La lieutenante Lise Lartéguy lutte toujours contre cette "bête" qui la hante, ce besoin de violence aveugle profondément ancrée en elle. Suivant la méthode de son père pour éviter qu'elle ne sombre, elle défoule cette violence contre des coupables, d'autres monstres ayant échappé à la justice. Et c'est ce qu'elle fait en tabassant quatre violeurs particulièrement immondes. Or, cette même nuit, Pierre Boisfeuras, son protecteur au sein de la police en souvenir de son père, est assassiné, et l'un des violeurs est retrouvé égorgé... Alors que Lise Lartéguy, qui a donné libre cours à la Bête, ne se souvient de rien ! Serait-elle définitivement passée du côté obscur en devenant une vulgaire meurtrière psychopathe, ce que son père cherchait à éviter ? C'est alors que son équipe est mise sur l'affaire de deux Chinois retrouvés massacrés à coups de scalpel. Une affaire qui va ramener Lise Lartéguy à ses treize ans, lorsque son père l'avait mise dans une institution pour enfants "différents" comme elle. Et s'il rôdait dans la nuit quelqu'un d'encore pire que la Bête ?
Coupable est la suite de Brutale, qui portait bien son nom et fut autant critiqué qu'encensé.
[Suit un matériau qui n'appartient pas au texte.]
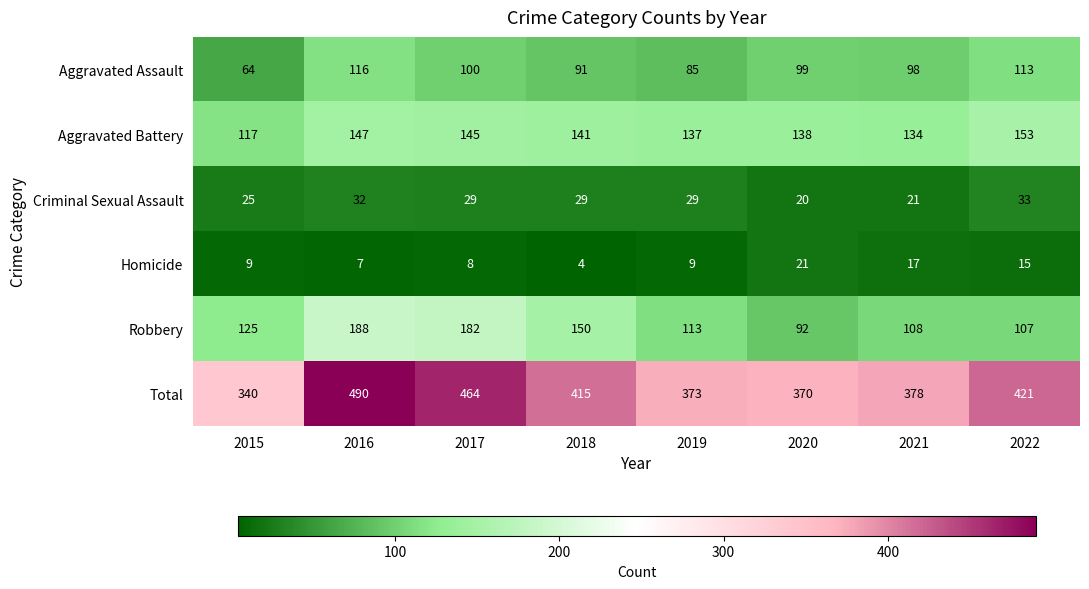

What is the sum of the Homicide values at 2017 and 2020?

29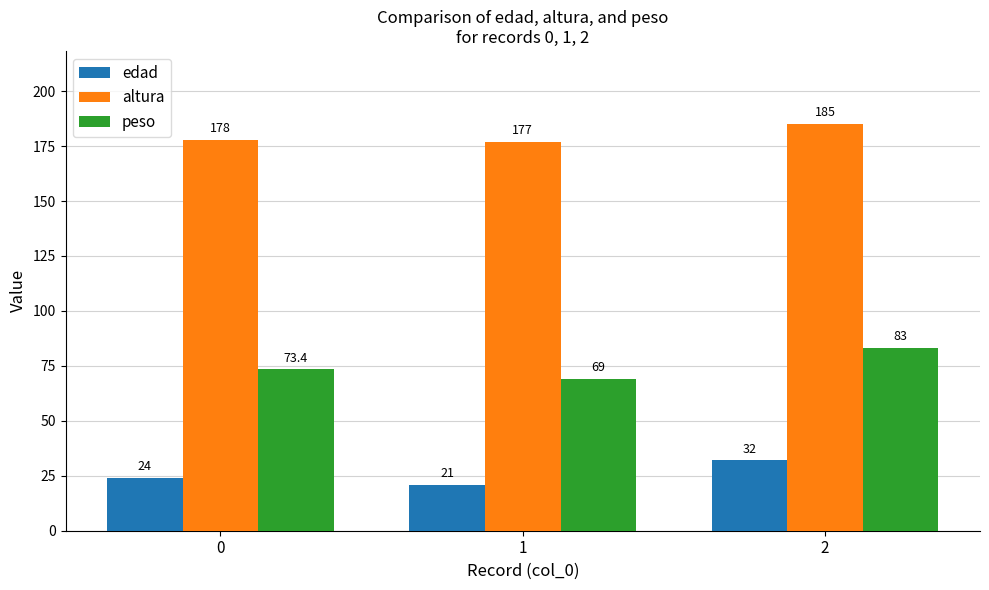

What is the average value of the edad series?

25.7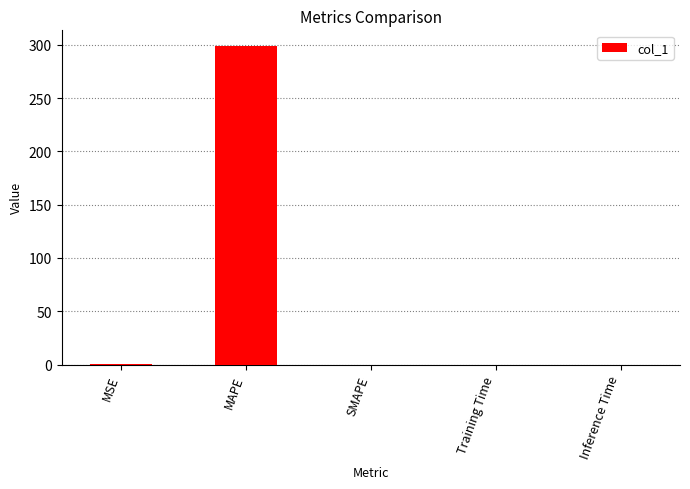

Which has a higher value, MAPE or Training Time?

MAPE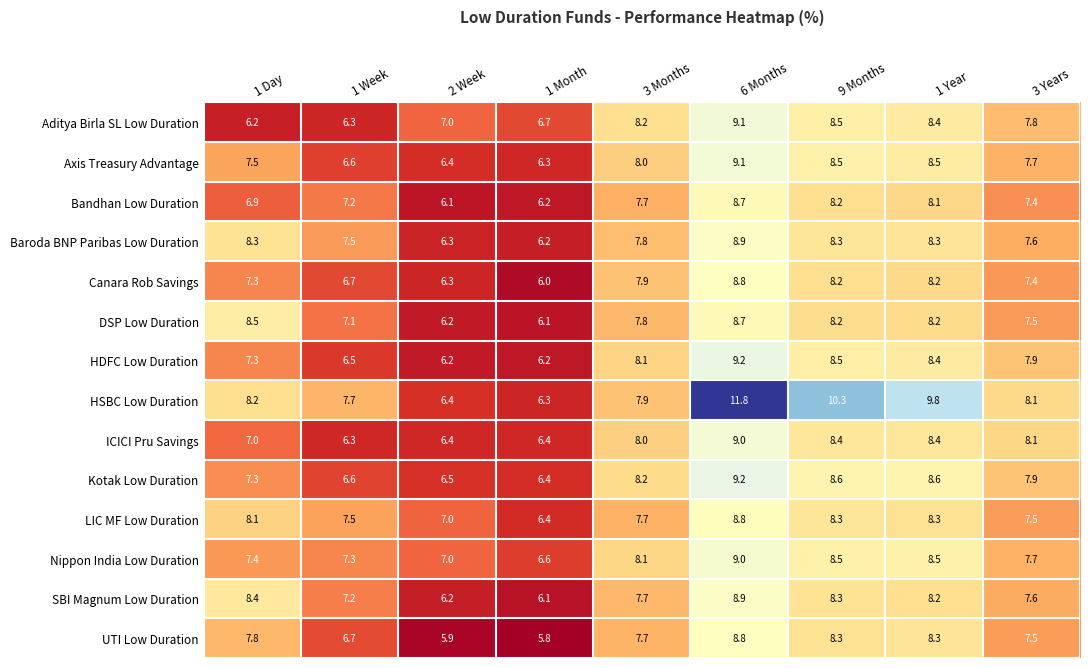

Which category has the highest value in the Baroda BNP Paribas Low Duration series?

6 Months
Mais cette fois, le personnage de Lise Lartéguy est déjà présenté. Il est donc inutile de commencer par de longues pages de sévices divers (au bord de l'ambiguïté de la violence jugée "juste") qui ont fait tiquer plus d'un lecteur : Jacques-Olivier Bosco s'attarde davantage sur le passé de son héroïne principale et ce qui l'a rendue telle qu'elle est (explication que l'on trouvera convaincante ou non) au cours d'une enquête qui ne brille pas par sa vraisemblance, mais garde la prodigieuse pêche typique de l'auteur, culminant dans une poursuite à moto très cinématographique qui, pour une fois, ne fera pas hurler de rire quiconque connaît un peu les deux roues. Quant à cette figure issue du passé de Lise Lartéguy, elle n'est pas sans sa propre part d'ambiguïté, même si elle clarifie le personnage de la policière, victime de sa violence autant que bourreau. S'il est suggéré que Lise Lartéguy finit par s'accommoder de ses pulsions, on se doute bien qu'elles reviendront dans un troisième volet... Qui s'en plaindra ?

Citation

Deux jeunes Chinois reposaient nus au milieu d'une immense flaque de sang. La pièce avait été dégagée : matelas, réchaud, nourriture, valises et vêtements étaient repoussés contre les murs. Ainsi, la flaque carmin où baignaient les deux corps formait un cercle parfait au cœur de la petite chambre.